Ao fazermos essas analogias, temos a oportunidade de entender a astrologia de uma forma muito mais completa. Nossa própria linguagem funciona dessa forma comparativa: quando dizemos que um objeto é ‘retilíneo’, não queremos dizer que o conceito abstrato de ‘reta’ de alguma forma causou ou foi causado pelo objeto, apenas que o objeto e o conceito têm algo em comum. Da mesma forma, quando ligamos o signo de Cãncer, por exemplo, ao estômago, não fica implícito que o signo de alguma forma ‘criou’ diretamente o estômago, mas que o coração é formado no corpo humano pelos mesmos princípios que geraram o signo no zodíaco.

Acima temos um exemplo bastante simples de como funciona esse raciocínio. Se a Terra é o elemento central de um mapa astral, a referência a partir da qual as posições são estudadas, e se nós somos o centro de nossa própria existência, então cabe fazer uma analogia entre o planeta Terra e nosso corpo físico. Podemos ver aí que, da mesma forma que o Sol, Mercúrio e Vênus são ‘internos’ em relação à Terra, também os conceitos ligados a eles são ‘internos’ em relação a nosso corpo, ou seja, não são imediatamente visíveis da forma que Marte é.
Não é à toa, então, que falamos de ‘mapa’ astral. Um mapa funciona por analogia: ao compararmos o desenho do mapa com a vida real, temos um referencial que nos permite ‘enxergar’ além de nosso campo de visão. Por exemplo, se estou em uma rua, não posso saber o que há à esquerda na esquina, mas ao observar um mapa posso descobrir, mesmo sem ter a experiência sensorial daquilo. O mapa funciona então, por analogia, por fazer uma comparação entre o plano físico e o plano mental.

Aqui vemos mais um exemplo da astrologia por analogia. Não queremos dizer aqui que esse esquema acima é uma representação fidedigna da forma em que o ser humano opera, mas acreditamos ser uma boa aproximação. A partir daqui, podemos entender por que nossa ‘voz’ está ligada mais a Marte do que a Mercúrio: apesar de Mercúrio estar, no senso comum, ligado à comunicação, a ‘voz’ per se é uma externalização física de processos internos. Ou seja, o conteúdo de nossa fala é determinado por Mercúrio, mas sua forma física, no caso o tom de voz, volume, etc, é determinado por Marte.

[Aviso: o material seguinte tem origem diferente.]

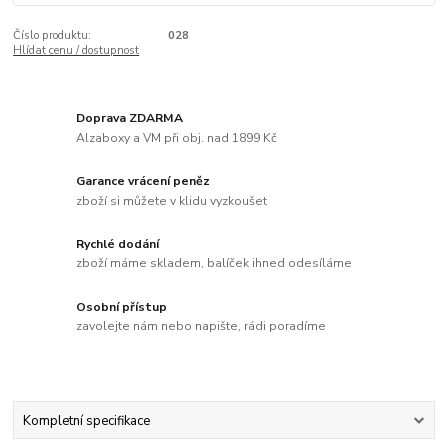
Číslo produktu:
028
Hlídat cenu / dostupnost
Doprava ZDARMA
Alzaboxy a VM při obj. nad 1899 Kč
Garance vrácení peněz
zboží si můžete v klidu vyzkoušet
Rychlé dodání
zboží máme skladem, balíček ihned odesíláme
Osobní přístup
zavolejte nám nebo napište, rádi poradíme
Kompletní specifikace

As diversas imagens que usamos neste artigo exemplificam bem o que queremos dizer aqui. Tudo em nosso universo compartilha de uma essência em comum, ou seja, tudo que vemos manifesto no mundo, por mais dísparo e diferente que possa ser, advém do mesmos princípios. As únicas diferenças são de ordem de grandeza. Na numerologia, 5 e 500.000.000 são o mesmo número, assim como o cérebro e o universo são formados pelos mesmos princípios em escalas diferentes. Na astrologia, o mapa astral não ‘causa’ nossa personalidade ou nosso corpo físico mais do que um mapa geográfico ‘causa’ a topografia.